Ups and Downs of the Stock Market

Cameron Lee

The stock market is an international market that sells off parts of companies.

Cameron Lee

The stock market is an international market that sells off parts of companies. Invented by the Dutch in 1611 in the Netherlands, this market revolutionized how people make money. People view the stock market as a vast, complicated, multinational market only reserved for the richest. People view the stock market wrongly.
The stock market is based on supply and demand; the more shares bought instead of sold, the more expensive the shares are. The more people are selling than buying, the cheaper the shares are.

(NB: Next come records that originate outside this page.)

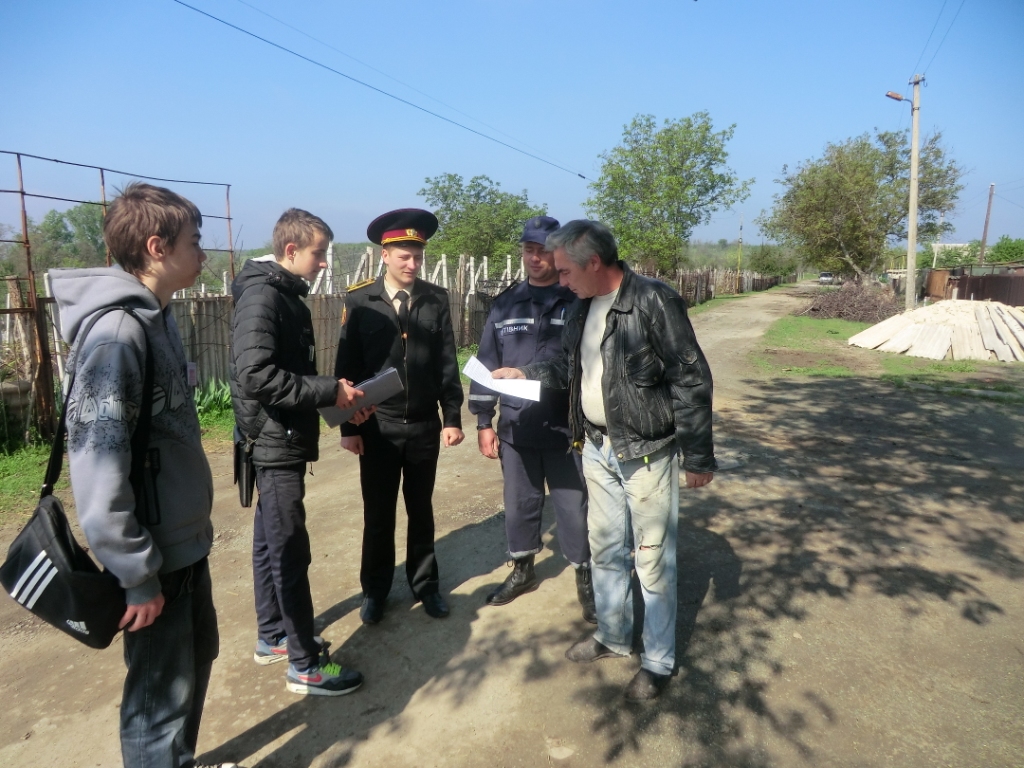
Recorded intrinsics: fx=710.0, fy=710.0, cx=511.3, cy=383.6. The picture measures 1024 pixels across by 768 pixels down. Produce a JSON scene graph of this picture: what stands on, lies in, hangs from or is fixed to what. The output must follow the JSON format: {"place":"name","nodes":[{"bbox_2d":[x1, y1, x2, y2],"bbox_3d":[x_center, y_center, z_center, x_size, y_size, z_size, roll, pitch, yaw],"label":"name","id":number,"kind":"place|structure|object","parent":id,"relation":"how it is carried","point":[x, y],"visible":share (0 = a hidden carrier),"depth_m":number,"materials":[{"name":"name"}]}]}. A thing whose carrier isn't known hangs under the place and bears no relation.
{"place":"outdoors","nodes":[
{"label":"outdoors","id":0,"kind":"place"},
{"bbox_2d":[172,0,591,180],"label":"power line","id":1,"kind":"object","parent":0,"point":[584,177],"visible":0.93,"depth_m":13.86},
{"bbox_2d":[0,282,1022,767],"label":"dirt road","id":2,"kind":"structure","parent":0,"point":[263,749],"materials":[{"name":"brown soil"}]},
{"bbox_2d":[0,390,235,521],"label":"grass strip","id":3,"kind":"object","parent":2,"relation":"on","point":[32,470],"visible":0.29,"depth_m":5.90,"materials":[{"name":"green plant"}]},
{"bbox_2d":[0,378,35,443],"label":"barrel","id":4,"kind":"object","parent":3,"relation":"on","point":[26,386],"visible":0.8,"depth_m":6.54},
{"bbox_2d":[0,150,234,447],"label":"metal frame","id":5,"kind":"object","parent":3,"relation":"on","point":[22,192],"visible":0.66,"depth_m":6.62,"materials":[{"name":"brown metal"}]},
{"bbox_2d":[192,377,233,417],"bbox_3d":[-3.391,0.148,7.954,0.911,0.460,1.059,3,11,16],"label":"plant","id":6,"kind":"object","parent":3,"relation":"on","point":[223,399],"visible":0.36,"depth_m":7.93,"materials":[{"name":"green plant"}]},
{"bbox_2d":[54,178,233,767],"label":"young man","id":7,"kind":"object","parent":2,"relation":"on","point":[136,599],"visible":0.93,"depth_m":2.03},
{"bbox_2d":[1,299,154,644],"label":"shoulder bag","id":8,"kind":"object","parent":7,"relation":"hanging from","point":[60,521],"visible":0.88,"depth_m":1.79,"materials":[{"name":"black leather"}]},
{"bbox_2d":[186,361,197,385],"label":"name tag","id":9,"kind":"object","parent":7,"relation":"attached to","point":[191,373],"visible":0.57,"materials":[{"name":"white"}]},
{"bbox_2d":[227,207,367,695],"bbox_3d":[-0.925,0.240,2.976,0.600,1.907,0.621,3,11,16],"label":"man","id":10,"kind":"object","parent":2,"relation":"on","point":[255,334],"visible":0.97,"depth_m":2.82},
{"bbox_2d":[234,432,257,508],"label":"holster","id":11,"kind":"object","parent":10,"relation":"attached to","point":[246,485],"visible":0.78,"depth_m":2.85,"materials":[{"name":"black leather"}]},
{"bbox_2d":[320,368,402,427],"bbox_3d":[-0.647,0.053,3.012,0.315,0.189,0.262,-7,13,-35],"label":"folder","id":12,"kind":"object","parent":10,"relation":"in","point":[384,381],"visible":0.69,"depth_m":2.95,"materials":[{"name":"grey paper"}]},
{"bbox_2d":[333,207,466,625],"bbox_3d":[-0.565,0.090,3.568,0.608,1.993,0.674,-6,12,-29],"label":"man","id":13,"kind":"object","parent":2,"relation":"on","point":[418,334],"visible":0.98,"depth_m":3.40},
{"bbox_2d":[471,214,594,617],"bbox_3d":[0.162,0.086,3.641,0.648,1.920,0.820,1,10,6],"label":"man","id":14,"kind":"object","parent":2,"relation":"on","point":[522,304],"visible":0.84,"depth_m":3.47},
{"bbox_2d":[494,220,715,704],"bbox_3d":[0.416,0.242,3.055,0.600,1.815,1.026,-9,14,-42],"label":"man","id":15,"kind":"object","parent":2,"relation":"on","point":[605,379],"visible":0.98,"depth_m":2.79},
{"bbox_2d":[463,356,541,400],"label":"paper","id":16,"kind":"object","parent":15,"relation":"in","point":[471,360],"visible":0.87,"depth_m":3.23,"materials":[{"name":"white paper"}]},
{"bbox_2d":[685,284,788,315],"bbox_3d":[10.304,-4.152,36.640,6.010,0.722,22.713,3,11,16],"label":"grass strip","id":17,"kind":"object","parent":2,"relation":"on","point":[734,297],"visible":0.37,"depth_m":35.37,"materials":[{"name":"green plant"}]},
{"bbox_2d":[818,272,834,284],"label":"car","id":18,"kind":"object","parent":2,"relation":"on","point":[825,276],"visible":0.85,"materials":[{"name":"white metal"}]},
{"bbox_2d":[754,312,1023,389],"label":"grass patch","id":19,"kind":"object","parent":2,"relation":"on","point":[838,332],"visible":0.47,"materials":[{"name":"green plant"}]},
{"bbox_2d":[801,280,902,322],"bbox_3d":[11.301,-2.733,23.566,3.559,1.323,3.852,3,11,16],"label":"brush pile","id":20,"kind":"object","parent":19,"relation":"on","point":[840,306],"visible":0.83,"depth_m":23.14,"materials":[{"name":"brown wood"}]},
{"bbox_2d":[761,125,967,285],"bbox_3d":[16.508,-7.931,34.190,8.406,8.283,8.122,9,13,39],"label":"tree","id":21,"kind":"object","parent":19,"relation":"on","point":[838,177],"visible":0.98,"depth_m":32.63,"materials":[{"name":"green plant"}]},
{"bbox_2d":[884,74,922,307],"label":"utility pole","id":22,"kind":"object","parent":19,"relation":"on","point":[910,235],"visible":0.98,"depth_m":20.81,"materials":[{"name":"grey concrete"}]},
{"bbox_2d":[885,91,911,106],"bbox_3d":[10.168,-7.418,18.657,0.681,0.507,0.402,3,11,16],"label":"street lamp","id":23,"kind":"object","parent":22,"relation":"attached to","point":[889,95],"visible":0.61,"depth_m":18.56,"materials":[{"name":"brown metal"}]},
{"bbox_2d":[913,0,965,78],"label":"power line","id":24,"kind":"object","parent":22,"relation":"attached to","point":[931,33],"visible":0.96,"depth_m":18.31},
{"bbox_2d":[851,299,1023,361],"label":"pile","id":25,"kind":"object","parent":19,"relation":"on","point":[919,315],"visible":0.96,"depth_m":14.24,"materials":[{"name":"beige wood"}]},
{"bbox_2d":[0,0,1023,254],"label":"sky","id":26,"kind":"structure","parent":0,"point":[393,183],"materials":[{"name":"blue"}]},
{"bbox_2d":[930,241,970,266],"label":"building","id":27,"kind":"structure","parent":0,"point":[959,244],"materials":[{"name":"white"}]},
{"label":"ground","id":28,"kind":"structure","parent":0},
{"bbox_2d":[24,202,107,271],"bbox_3d":[-19.600,-5.534,32.209,5.529,5.751,5.207,8,13,35],"label":"tree","id":29,"kind":"object","parent":28,"relation":"on","point":[56,224],"visible":0.51,"depth_m":31.02,"materials":[{"name":"green plant"}]},
{"bbox_2d":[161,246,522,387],"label":"fence","id":30,"kind":"object","parent":28,"relation":"on","point":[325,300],"visible":0.29,"depth_m":11.31,"materials":[{"name":"wood"}]},
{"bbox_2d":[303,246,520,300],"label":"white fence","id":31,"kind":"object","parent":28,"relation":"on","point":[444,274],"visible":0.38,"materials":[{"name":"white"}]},
{"bbox_2d":[420,173,548,267],"bbox_3d":[-1.144,-6.299,32.635,6.389,6.296,6.233,3,11,16],"label":"tree","id":32,"kind":"object","parent":28,"relation":"on","point":[507,239],"visible":0.78,"depth_m":31.18,"materials":[{"name":"green plant"}]},
{"bbox_2d":[583,112,747,274],"bbox_3d":[6.440,-7.375,31.183,6.651,8.333,6.457,8,13,35],"label":"tree","id":33,"kind":"object","parent":28,"relation":"on","point":[690,214],"visible":0.99,"depth_m":29.82,"materials":[{"name":"green plant"}]},
{"bbox_2d":[635,265,788,305],"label":"wooden fence","id":34,"kind":"object","parent":28,"relation":"on","point":[732,278],"visible":0.53,"depth_m":37.40,"materials":[{"name":"brown wood"}]},
{"bbox_2d":[736,214,743,274],"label":"pole","id":35,"kind":"object","parent":28,"relation":"on","point":[738,259],"visible":0.88,"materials":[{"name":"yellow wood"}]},
{"bbox_2d":[748,244,797,276],"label":"shrub","id":36,"kind":"object","parent":28,"relation":"on","point":[770,263],"visible":0.83,"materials":[{"name":"green plant"}]},
{"bbox_2d":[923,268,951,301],"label":"wooden gate","id":37,"kind":"structure","parent":28,"relation":"on","point":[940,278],"depth_m":30.48,"materials":[{"name":"brown wood"}]},
{"bbox_2d":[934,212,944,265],"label":"utility pole","id":38,"kind":"object","parent":28,"relation":"on","point":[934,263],"visible":0.7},
{"bbox_2d":[918,267,1023,306],"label":"fence","id":39,"kind":"object","parent":28,"relation":"on","point":[978,289],"visible":0.65,"depth_m":28.24,"materials":[{"name":"brown metal"}]},
{"bbox_2d":[979,183,995,262],"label":"utility pole","id":40,"kind":"object","parent":28,"relation":"on","point":[989,207],"visible":0.78,"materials":[{"name":"brown wood"}]},
{"bbox_2d":[986,236,1023,264],"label":"shrub","id":41,"kind":"object","parent":28,"relation":"on","point":[997,248],"visible":0.75,"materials":[{"name":"green plant"}]}
]}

The other thing people need to understand about the stock market is its terminology, specifically stocks and shares. Think of stocks as sugar. If the entire box of sugar is the company, then a single grain of sugar would be a share. The stock would be the title of the share. For example, someone could purchase one hundred shares of sugar stock.

The stock market exists because companies participate. But companies can only participate if consumers purchase shares. One cannot exist without the other. When a company decides to go public, it’s all or nothing. Shareholders will own 100 percent of the company once it is listed on the stock market. They vote on how many shares the company should have. The shares are microscopic fractions of percentages because, if they were valued at 1%, there would only be 100 shares, which would be extremely expensive.

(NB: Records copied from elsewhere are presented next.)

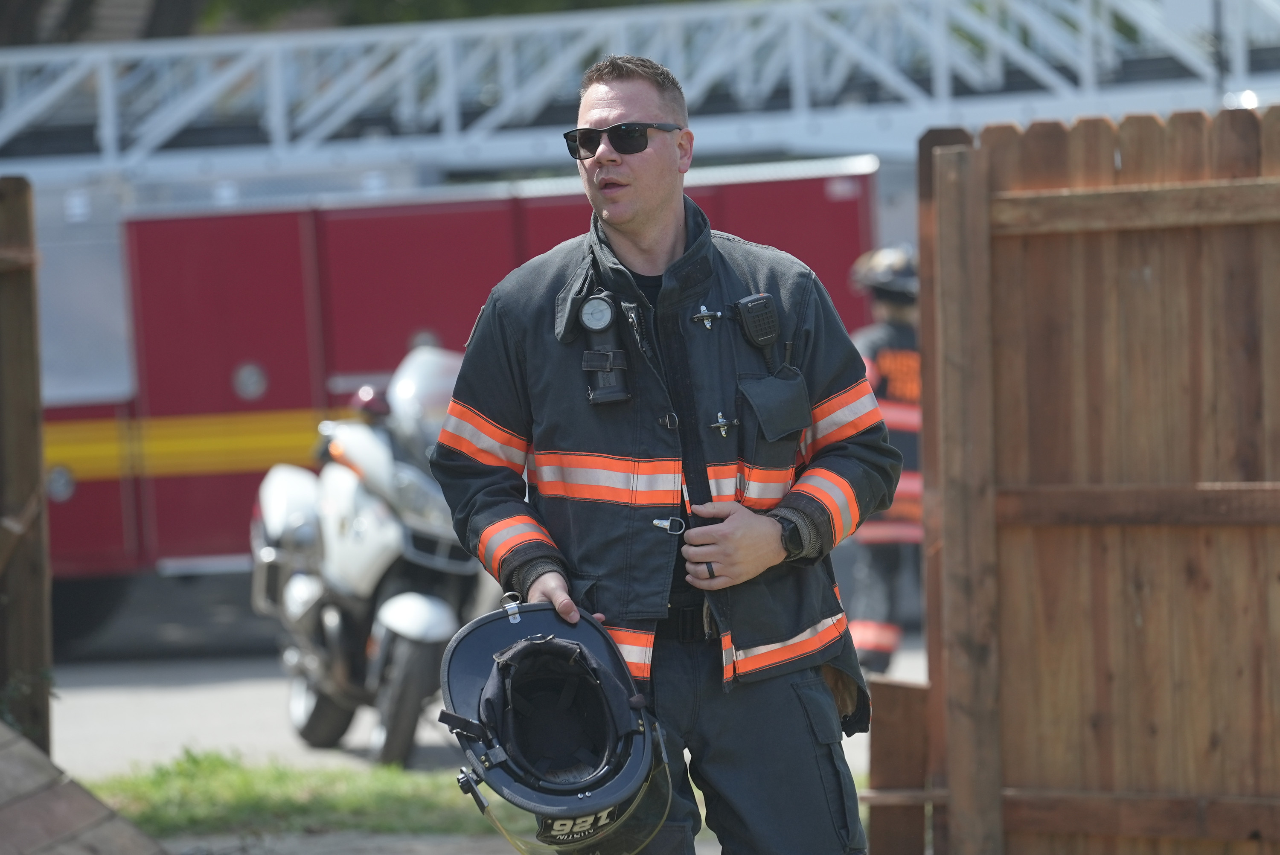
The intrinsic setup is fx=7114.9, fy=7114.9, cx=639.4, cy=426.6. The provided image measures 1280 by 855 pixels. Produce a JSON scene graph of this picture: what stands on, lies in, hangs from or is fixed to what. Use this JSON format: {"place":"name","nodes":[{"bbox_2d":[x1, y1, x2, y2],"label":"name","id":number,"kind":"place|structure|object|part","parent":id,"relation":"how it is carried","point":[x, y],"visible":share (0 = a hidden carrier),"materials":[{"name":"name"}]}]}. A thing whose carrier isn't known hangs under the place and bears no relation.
{"place":"outdoors","nodes":[
{"label":"outdoors","id":0,"kind":"place"},
{"bbox_2d":[154,829,525,854],"label":"pavement","id":1,"kind":"structure","parent":0,"point":[422,851],"materials":[{"name":"grey concrete"}]},
{"bbox_2d":[39,613,924,807],"label":"road","id":2,"kind":"structure","parent":0,"point":[231,666],"materials":[{"name":"grey concrete"}]},
{"bbox_2d":[248,344,493,767],"label":"motorcycle","id":3,"kind":"object","parent":2,"relation":"on","point":[442,606],"visible":0.7,"materials":[{"name":"metal"}]},
{"label":"wheel","id":4,"kind":"part","parent":3,"relation":"part of","materials":[{"name":"rubber"}]},
{"bbox_2d":[22,150,881,621],"label":"fire truck","id":5,"kind":"object","parent":2,"relation":"on","point":[231,362],"visible":0.46,"materials":[{"name":"red metal"}]},
{"bbox_2d":[0,0,1279,183],"label":"ladder","id":6,"kind":"object","parent":5,"relation":"on","point":[371,38],"visible":0.8,"materials":[{"name":"metal"}]},
{"bbox_2d":[843,243,925,674],"label":"firefighter","id":7,"kind":"object","parent":2,"relation":"on","point":[880,644],"visible":0.29},
{"label":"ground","id":8,"kind":"structure","parent":0},
{"bbox_2d":[0,175,51,755],"label":"wooden fence","id":9,"kind":"object","parent":8,"relation":"on","point":[21,405],"visible":0.91,"materials":[{"name":"brown wood"}]},
{"bbox_2d":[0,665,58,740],"label":"plant","id":10,"kind":"object","parent":9,"relation":"attached to","point":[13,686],"visible":0.64,"materials":[{"name":"green plant"}]},
{"bbox_2d":[0,722,165,854],"label":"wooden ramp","id":11,"kind":"structure","parent":8,"relation":"on","point":[66,806],"materials":[{"name":"brown wood"}]},
{"bbox_2d":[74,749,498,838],"label":"grass strip","id":12,"kind":"object","parent":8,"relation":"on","point":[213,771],"visible":0.46,"materials":[{"name":"green plant"}]},
{"bbox_2d":[183,0,685,32],"label":"tree","id":13,"kind":"object","parent":8,"relation":"on","point":[286,1],"visible":0.13,"materials":[{"name":"green plant"}]},
{"bbox_2d":[427,50,898,851],"label":"man","id":14,"kind":"object","parent":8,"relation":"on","point":[652,222],"visible":0.98},
{"bbox_2d":[438,599,676,854],"label":"helmet","id":15,"kind":"object","parent":14,"relation":"in","point":[557,632],"visible":0.94,"materials":[{"name":"black plastic"}]},
{"bbox_2d":[576,292,633,406],"label":"flashlight","id":16,"kind":"object","parent":14,"relation":"attached to","point":[604,367],"visible":0.97,"materials":[{"name":"black plastic"}]},
{"bbox_2d":[650,515,685,534],"label":"clasp","id":17,"kind":"object","parent":14,"relation":"attached to","point":[657,522],"visible":0.94,"materials":[{"name":"silver metal"}]},
{"bbox_2d":[733,292,781,351],"label":"radio","id":18,"kind":"object","parent":14,"relation":"attached to","point":[765,315],"visible":0.97,"materials":[{"name":"black plastic"}]},
{"bbox_2d":[865,673,931,854],"label":"wooden fence","id":19,"kind":"object","parent":8,"relation":"on","point":[882,739],"visible":0.85,"materials":[{"name":"brown wood"}]},
{"bbox_2d":[915,105,1279,854],"label":"wooden fence","id":20,"kind":"object","parent":8,"relation":"on","point":[1231,153],"visible":0.97,"materials":[{"name":"brown wood"}]}
]}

Companies earn money by going public. If consumers buy shares in a company, they will get money based on how well the company does. If they invest money and the company does well, that person can sell the shares at a higher price. But this easy money system also has a downside: if the company does poorly, someone can only sell the stocks for less than what they paid. People have lost millions because of this system.

The main reason that anyone has invested in stocks is that they want to make money. Stocks usually return 7-10% per year over long periods. The longer people are invested in the stock market, the more their money will grow. In the long run, people can make lots of money off the stock market, or they could lose it all in a matter of hours.

Shareholders don’t have to invest in only one company, either. One of J. C. Booth’s STEM teachers, Mr. Bingle, lists the numerous companies he invests in: “I have stock in Delta, AMD, which is a semiconductor company, Norwegian Cruise Line, Carnival Cruise Line, TSM, which is Taiwan semiconductors, Rivian, which is an electric automobile maker, and Riot, which is a company that deals with cryptocurrency.”

 

Even children can. It’s simple, kids need someone of legal age to do the financial transactions for them, but if a child doesn’t want their parents making the account for them, they can open it as soon as they make taxable income.

“Its highs and lows,” Coach Haselwood, another teacher at J. C. Booth, said. “If you watch the stock market every day, you can make a lot of money one day, then the next day you could lose it all. If you’re in it for the long haul, you shouldn’t watch it daily. You should just let it sit and hopefully by the time you try to get out or the time you want to sell your stock, hopefully, it’s worth the money.”